Perls also raised concerns about the court’s announcement that the new online exam will be non-transferable, meaning examinees cannot use their scores outside the state except in Maryland, Tennessee, and the District of Columbia, which have reached individual agreements with the Board of Bar Examiners.
The letter also discussed a 2017 study on bar exam pass rates in New York, which uses the same Uniform Bar Exam typically offered in Massachusetts. The study found that a white test-taker is 39 percent more likely to pass the bar exam than a Latinx exam-taker and 64 percent more likely to pass than a Black exam-taker.
“Coronavirus, in our expectation, will simply make those disparities worse because coronavirus also has racial and socio-economic disparate outcomes,” Feigenbaum said. “Black and brown folks are far more likely to know folks who've gotten seriously ill or died from coronavirus.”
Perls said the differences in pass rates across ethnicities reflects the origin of the bar exam, which she said aimed to reduce the number of Black legal practitioners.
“When we fight to uphold the institution of the bar exam, we are fighting to uphold an exam that has traditionally been used to exclude Black lawyers and also Hispanic and Latinx lawyers,” she said.
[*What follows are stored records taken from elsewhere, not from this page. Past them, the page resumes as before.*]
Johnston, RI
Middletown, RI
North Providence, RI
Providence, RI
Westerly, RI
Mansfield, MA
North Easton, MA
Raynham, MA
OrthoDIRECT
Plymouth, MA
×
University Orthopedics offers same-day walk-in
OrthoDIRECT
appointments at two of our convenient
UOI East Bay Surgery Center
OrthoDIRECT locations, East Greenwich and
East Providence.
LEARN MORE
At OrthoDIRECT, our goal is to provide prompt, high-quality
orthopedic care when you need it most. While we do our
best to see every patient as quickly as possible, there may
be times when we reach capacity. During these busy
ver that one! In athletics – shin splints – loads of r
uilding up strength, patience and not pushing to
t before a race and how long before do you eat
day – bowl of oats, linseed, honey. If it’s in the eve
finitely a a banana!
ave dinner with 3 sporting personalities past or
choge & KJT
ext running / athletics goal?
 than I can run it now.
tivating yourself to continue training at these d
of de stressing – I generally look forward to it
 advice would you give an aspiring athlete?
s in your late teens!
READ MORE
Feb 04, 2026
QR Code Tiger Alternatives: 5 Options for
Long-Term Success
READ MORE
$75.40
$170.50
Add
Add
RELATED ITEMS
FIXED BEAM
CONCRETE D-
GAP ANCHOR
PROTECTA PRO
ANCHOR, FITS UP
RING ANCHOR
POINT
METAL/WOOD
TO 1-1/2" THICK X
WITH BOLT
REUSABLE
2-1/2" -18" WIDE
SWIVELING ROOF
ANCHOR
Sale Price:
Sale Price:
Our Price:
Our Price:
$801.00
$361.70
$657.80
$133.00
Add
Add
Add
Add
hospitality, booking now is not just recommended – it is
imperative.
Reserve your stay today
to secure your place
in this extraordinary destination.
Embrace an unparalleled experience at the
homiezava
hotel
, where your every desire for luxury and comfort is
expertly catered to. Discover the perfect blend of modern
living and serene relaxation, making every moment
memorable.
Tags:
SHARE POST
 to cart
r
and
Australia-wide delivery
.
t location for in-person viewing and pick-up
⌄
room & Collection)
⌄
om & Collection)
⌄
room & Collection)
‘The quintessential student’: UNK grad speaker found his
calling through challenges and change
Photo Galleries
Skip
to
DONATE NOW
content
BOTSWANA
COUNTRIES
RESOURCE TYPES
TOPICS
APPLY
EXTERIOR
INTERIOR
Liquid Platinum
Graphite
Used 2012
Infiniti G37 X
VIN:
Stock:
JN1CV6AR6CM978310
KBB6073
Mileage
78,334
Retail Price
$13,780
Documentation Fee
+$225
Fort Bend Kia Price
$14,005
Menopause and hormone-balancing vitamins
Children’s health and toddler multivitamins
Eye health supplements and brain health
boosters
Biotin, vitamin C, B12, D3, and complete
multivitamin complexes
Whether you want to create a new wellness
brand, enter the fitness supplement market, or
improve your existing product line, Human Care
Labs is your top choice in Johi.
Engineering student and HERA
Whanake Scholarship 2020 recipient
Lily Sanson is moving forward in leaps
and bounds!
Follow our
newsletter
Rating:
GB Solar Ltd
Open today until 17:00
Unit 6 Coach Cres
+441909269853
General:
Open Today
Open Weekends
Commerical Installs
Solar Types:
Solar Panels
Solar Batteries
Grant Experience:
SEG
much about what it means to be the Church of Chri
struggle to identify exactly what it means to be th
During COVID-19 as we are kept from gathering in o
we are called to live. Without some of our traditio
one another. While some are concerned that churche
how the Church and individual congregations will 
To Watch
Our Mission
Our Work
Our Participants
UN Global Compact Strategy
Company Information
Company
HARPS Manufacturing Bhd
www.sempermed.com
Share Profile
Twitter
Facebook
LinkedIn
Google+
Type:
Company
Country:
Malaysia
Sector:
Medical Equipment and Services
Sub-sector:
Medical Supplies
“We have an opportunity to address the long-standing disparities in the legal profession, and the compounding disparities that COVID-19 presents, and the only solution at this point is emergency diploma privilege,” Perls added.
Marilyn J. Wellington — the executive director of the Board of Bar Examiners — responded to the letter in a July 14 email to the authors, rejecting the proposed strategy.
“We will explore longer-term solutions to respond to the concerns you have shared. Diploma privilege, however, is not a solution that will be provided at this time,” the email reads.
Wellington wrote that the Justices recognize the challenges faced by examinees and thanked the signatories for sharing their perspectives — in reference to the 93 testimonials included in the July 10 letter on behalf of 2020 Massachusetts Bar applicants.
The testimonials shared obstacles brought on by the pandemic that currently prevent examinees from preparing for the bar exam, such as losing loved ones, caring for young and sick children, and working as essential employees to pay off student loans.
“The delay of the 2020 MA bar exam has, in short, broken me,” one testimonial reads. “It has cast me into a world of uncertainty and also a sudden realization that I now [won’t] be able to afford things as basic as rent until October.”